Release Notes 3.0.4

## Behavior Changes

- In the Audit log, the `force` flag is retained for `drop table` and `drop database` statements. (#43227)
- When exporting data to Parquet/ORC formats, the `bitmap`, `quantile_state`, and `hll` types are exported in Binary format. Additionally, support has been added for exporting `jsonb` and `variant` types, which are exported as `string`. (#44041)  
  - Related documentation: [[Export Overview - Apache Doris](https://doris.apache.org/docs/3.0/data-operate/export/export-overview)](https://doris.apache.org/docs/3.0/data-operate/export/export-overview)
- The Hudi JNI Scanner has been replaced from Spark API to Hadoop API to enhance compatibility.

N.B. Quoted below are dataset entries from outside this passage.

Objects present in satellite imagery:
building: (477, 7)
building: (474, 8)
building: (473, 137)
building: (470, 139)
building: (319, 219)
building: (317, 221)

Users can switch by setting the session variable `set hudi_jni_scanner=spark/hadoop`. (#44267)
- The use of `auto bucket` in Colocate tables is prohibited. (#44396)
- Paimon cache has been added to the Catalog, eliminating real-time data queries. (#44911)
- The default value of `max_broker_concurrency` has been increased to improve performance for large-scale data imports with Broker Load. (#44929)
- The default value of the `storage medium` for Auto Partition partitions has been changed to the attribute value of the current table's `storage medium`, rather than using the system default value. (#45955)
- Column updates are prohibited during Schema Change execution for Key columns. (#46347)
- For Key columns containing auto-increment columns, support has been added to allow column updates without providing the auto-increment column. (#44528)
- The FE ID generator strategy has been switched to a time-based approach, and IDs no longer start from 10000. (#44790)
- In the compute-storage separation mode, the default stale rowset recycling delay for Compaction has been reduced to 1800 seconds to decrease the recycling interval. This may cause large queries to fail in extreme scenarios, and adjustments can be made as needed. (#45460)
- The `show cache hotspot` statement has been disabled in compute-storage separation mode, and direct access to system tables is required. (#47332)
- Deleting the system-created `admin` user is prohibited. (#44751)

## Improvements

### Storage

- Optimized the issue of Routine Load tasks frequently timing out due to a small `max_match_interval` setting. (#46292)
- Improved performance for Broker Load when importing multiple compressed files. (#43975)
- Increased the default value of `webserver_num_workers` to enhance Stream Load performance. (#46593)
- Optimized the load imbalance issue for Routine Load import tasks during BE node scaling. (#44798)
- Improved the use of Routine Load thread pools to prevent timeouts from affecting queries. (#45039)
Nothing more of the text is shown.